Svevo demeure dans la tradition rationaliste qui pense que tout peut être cerné et explicité, quitte à faire ressortir l’inexplicable et l’inavouable des conduites humaines, sur le fond de l’absurdité du monde.
On a parlé plus haut de démonstration machiavélienne. Ce « Prince » à Trieste se clôt sur une dernière image, sombre et négative, de l’homme. Au lendemain du premier conflit mondial où l’instinct de mort avait donné sa pleine mesure, Svevo, ce freudien décrié par le Dr Weiss, devance très curieusement, par la médiation de son personnage, les conclusions pessimistes que le Dr Sigmund allait exposer une décennie plus tard au cours des pages de Malaise dans la civilisation. Svevo avait disparu alors depuis quelques années. S’il avait pu la prévoir, il se serait amusé de l’approbation post mortem accordée à sa propre conception de l’homme par le père de la psychanalyse. A la dernière page de son récit, Zeno passe résolument du particulier au général pour se demander s’il n’y aurait pas une essence du mal, comme pathologie rebelle à toute cure, qui pourrait conduire les plus atteints d’entre nous au paroxysme d’une agressivité destructrice, suite à laquelle la planète, et c’est sa dernière image, enfin débarrassée de ses maladies, serait réduite à l’état d’une nébuleuse errant dans les cieux. La farce s’abîme dans l’angoisse tandis que l’ensemble du récit retire sa signification de cette conclusion pessimiste. C’est peut-être grâce à ce finale imprévu du récit que reprend force le moralisme, d’ascendance judéo-chrétienne, de Svevo, tenu jusque-là en échec par le triomphe insolent de l’égotisme zénonien. Nul ne sauvera son épingle du jeu dans ce prévisible cataclysme planétaire si l’homme ne cesse enfin de jouer à cache-cache avec les admonitions de sa conscience, s’il ne renonce à faire l’ange, c’est-à-dire la bête, à l’abri des arguties déployées par notre frère à tous, Zeno de Trieste.
M.J.-M.
Repères biographiques
1861. – Italo Svevo (Ettore Aron Schmitz) naît à Trieste, ville alors autrichienne, de Francesco Schmitz et d’Allegra Moravia, cinquième d’une famille bourgeoise de huit enfants.

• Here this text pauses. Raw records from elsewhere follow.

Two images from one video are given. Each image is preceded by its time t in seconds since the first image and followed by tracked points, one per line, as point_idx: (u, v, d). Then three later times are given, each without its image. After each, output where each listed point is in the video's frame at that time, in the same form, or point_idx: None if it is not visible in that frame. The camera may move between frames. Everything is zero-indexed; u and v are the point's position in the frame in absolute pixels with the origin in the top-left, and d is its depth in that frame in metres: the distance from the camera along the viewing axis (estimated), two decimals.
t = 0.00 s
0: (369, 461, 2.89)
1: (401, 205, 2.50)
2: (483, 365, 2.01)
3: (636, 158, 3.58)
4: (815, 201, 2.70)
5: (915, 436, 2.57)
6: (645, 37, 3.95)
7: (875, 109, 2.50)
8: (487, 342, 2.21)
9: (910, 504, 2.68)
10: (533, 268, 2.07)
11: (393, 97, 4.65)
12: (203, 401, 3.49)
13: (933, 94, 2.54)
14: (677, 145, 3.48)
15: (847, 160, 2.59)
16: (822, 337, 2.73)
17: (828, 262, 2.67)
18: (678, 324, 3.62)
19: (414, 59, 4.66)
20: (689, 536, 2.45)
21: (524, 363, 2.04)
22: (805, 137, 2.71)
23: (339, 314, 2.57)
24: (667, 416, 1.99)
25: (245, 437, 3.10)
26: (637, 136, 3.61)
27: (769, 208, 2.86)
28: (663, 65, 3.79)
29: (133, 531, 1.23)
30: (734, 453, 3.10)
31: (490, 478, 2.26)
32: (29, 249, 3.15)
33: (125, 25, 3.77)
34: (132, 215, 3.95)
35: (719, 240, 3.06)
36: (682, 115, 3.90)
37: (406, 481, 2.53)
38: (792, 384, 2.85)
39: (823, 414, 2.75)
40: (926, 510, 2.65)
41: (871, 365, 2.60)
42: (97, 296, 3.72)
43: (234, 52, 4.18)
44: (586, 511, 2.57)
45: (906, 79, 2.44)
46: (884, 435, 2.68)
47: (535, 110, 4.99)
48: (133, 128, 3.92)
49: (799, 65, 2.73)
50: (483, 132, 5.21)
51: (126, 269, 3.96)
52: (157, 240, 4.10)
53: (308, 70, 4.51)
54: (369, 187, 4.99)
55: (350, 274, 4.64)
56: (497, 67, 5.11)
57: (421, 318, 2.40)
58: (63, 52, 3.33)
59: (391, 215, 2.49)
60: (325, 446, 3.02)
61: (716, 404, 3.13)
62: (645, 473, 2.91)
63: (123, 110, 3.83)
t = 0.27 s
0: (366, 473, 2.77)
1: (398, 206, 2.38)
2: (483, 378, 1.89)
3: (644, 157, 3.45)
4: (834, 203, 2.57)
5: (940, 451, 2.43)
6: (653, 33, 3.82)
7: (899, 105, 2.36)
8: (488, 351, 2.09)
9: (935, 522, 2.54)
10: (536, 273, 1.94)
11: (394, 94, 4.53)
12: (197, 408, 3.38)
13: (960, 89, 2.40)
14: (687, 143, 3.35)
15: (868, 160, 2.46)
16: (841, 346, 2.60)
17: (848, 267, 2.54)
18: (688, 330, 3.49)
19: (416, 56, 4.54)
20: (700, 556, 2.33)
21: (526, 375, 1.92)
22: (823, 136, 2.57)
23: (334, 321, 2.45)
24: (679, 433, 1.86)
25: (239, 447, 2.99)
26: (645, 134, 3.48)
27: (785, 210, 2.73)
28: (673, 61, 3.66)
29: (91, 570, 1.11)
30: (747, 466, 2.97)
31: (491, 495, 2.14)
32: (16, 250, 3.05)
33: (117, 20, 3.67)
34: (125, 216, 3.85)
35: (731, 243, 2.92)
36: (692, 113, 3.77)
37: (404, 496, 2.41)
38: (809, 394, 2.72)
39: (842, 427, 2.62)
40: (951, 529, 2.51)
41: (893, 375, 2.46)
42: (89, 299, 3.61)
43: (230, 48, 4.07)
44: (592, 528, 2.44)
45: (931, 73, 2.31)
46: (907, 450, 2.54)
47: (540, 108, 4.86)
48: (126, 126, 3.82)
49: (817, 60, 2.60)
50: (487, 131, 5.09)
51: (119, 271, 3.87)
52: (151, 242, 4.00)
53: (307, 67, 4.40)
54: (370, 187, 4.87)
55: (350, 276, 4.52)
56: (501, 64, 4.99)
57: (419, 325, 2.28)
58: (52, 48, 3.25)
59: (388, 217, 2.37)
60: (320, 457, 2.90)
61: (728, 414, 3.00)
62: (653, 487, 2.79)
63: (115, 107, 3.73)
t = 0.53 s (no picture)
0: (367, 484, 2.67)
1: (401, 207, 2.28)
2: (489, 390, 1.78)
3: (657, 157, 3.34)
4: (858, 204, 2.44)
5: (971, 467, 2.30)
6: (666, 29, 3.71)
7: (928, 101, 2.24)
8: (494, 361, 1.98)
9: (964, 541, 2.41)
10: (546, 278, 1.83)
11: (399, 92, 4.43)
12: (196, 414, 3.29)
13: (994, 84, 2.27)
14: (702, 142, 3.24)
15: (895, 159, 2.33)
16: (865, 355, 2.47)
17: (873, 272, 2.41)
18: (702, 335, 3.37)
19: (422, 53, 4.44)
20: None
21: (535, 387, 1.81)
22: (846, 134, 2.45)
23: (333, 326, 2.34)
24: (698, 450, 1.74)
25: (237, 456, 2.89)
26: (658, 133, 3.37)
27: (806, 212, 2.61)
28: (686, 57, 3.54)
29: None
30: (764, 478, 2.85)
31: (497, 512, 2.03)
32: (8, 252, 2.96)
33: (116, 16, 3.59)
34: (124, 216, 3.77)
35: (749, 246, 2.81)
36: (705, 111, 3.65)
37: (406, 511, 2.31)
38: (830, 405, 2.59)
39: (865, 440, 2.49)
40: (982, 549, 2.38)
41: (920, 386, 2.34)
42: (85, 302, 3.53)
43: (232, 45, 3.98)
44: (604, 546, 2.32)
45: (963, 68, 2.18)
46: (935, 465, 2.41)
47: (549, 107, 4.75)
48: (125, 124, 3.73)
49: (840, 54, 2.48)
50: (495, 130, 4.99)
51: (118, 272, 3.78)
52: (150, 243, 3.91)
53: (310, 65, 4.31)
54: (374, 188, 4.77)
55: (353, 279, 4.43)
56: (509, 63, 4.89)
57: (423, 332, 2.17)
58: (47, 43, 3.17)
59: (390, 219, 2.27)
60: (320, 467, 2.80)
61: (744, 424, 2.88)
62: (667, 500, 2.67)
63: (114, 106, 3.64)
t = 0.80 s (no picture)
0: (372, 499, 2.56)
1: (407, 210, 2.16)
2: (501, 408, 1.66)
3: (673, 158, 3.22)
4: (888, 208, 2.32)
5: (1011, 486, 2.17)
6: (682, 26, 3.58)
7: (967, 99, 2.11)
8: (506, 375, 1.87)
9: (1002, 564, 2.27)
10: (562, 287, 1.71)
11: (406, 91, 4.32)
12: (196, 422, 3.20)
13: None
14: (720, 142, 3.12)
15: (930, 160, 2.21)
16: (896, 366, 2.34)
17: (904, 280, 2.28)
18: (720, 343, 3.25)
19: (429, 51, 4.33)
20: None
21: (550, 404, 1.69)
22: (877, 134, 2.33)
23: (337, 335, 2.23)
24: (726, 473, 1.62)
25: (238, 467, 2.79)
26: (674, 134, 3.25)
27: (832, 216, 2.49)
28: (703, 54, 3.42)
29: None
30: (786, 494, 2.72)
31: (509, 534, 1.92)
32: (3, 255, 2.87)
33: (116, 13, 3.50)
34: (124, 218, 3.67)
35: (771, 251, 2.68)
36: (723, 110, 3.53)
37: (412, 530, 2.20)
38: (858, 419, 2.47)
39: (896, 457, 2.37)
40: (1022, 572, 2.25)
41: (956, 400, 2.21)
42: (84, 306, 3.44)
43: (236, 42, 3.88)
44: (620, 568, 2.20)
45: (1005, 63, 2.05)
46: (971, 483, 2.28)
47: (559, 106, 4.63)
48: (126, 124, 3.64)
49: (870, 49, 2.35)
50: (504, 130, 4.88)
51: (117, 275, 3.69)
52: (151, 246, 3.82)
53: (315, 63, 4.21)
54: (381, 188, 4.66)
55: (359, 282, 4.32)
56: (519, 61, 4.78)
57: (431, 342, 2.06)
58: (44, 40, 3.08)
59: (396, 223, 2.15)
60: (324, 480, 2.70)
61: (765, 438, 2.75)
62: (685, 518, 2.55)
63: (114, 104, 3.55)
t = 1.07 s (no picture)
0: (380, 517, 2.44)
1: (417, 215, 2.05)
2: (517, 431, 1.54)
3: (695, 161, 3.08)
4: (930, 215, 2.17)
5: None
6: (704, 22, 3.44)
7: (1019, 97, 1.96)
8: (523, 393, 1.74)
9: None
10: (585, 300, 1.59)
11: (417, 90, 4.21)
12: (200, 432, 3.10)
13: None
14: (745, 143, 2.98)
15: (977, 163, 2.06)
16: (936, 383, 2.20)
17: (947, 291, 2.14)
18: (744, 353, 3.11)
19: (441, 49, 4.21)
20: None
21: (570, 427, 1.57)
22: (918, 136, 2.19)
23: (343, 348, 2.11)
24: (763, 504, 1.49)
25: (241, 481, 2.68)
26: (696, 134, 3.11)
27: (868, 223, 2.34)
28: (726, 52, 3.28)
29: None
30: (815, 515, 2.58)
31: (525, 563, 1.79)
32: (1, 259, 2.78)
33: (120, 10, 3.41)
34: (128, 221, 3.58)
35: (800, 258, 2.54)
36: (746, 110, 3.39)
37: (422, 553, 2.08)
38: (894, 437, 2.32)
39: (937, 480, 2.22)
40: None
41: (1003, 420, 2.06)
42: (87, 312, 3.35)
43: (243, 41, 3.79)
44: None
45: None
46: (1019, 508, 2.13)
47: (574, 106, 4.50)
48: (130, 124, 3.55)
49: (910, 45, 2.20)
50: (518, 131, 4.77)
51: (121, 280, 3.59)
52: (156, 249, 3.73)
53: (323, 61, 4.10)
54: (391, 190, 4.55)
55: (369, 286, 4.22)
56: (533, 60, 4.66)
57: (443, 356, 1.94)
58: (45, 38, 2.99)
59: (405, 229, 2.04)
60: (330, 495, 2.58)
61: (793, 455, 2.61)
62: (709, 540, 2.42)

1874. – Après de premières études à Trieste, précocement orientées vers l’acquisition de connaissances commerciales, Svevo et ses frères Adolfo et Elio sont envoyés dans un collège de Segnitz (Bavière) pour y perfectionner leur formation commerciale et surtout pour y apprendre l’allemand, langue alors indispensable à la conduite des affaires. Segnitz est aussi pour Svevo le temps des lectures.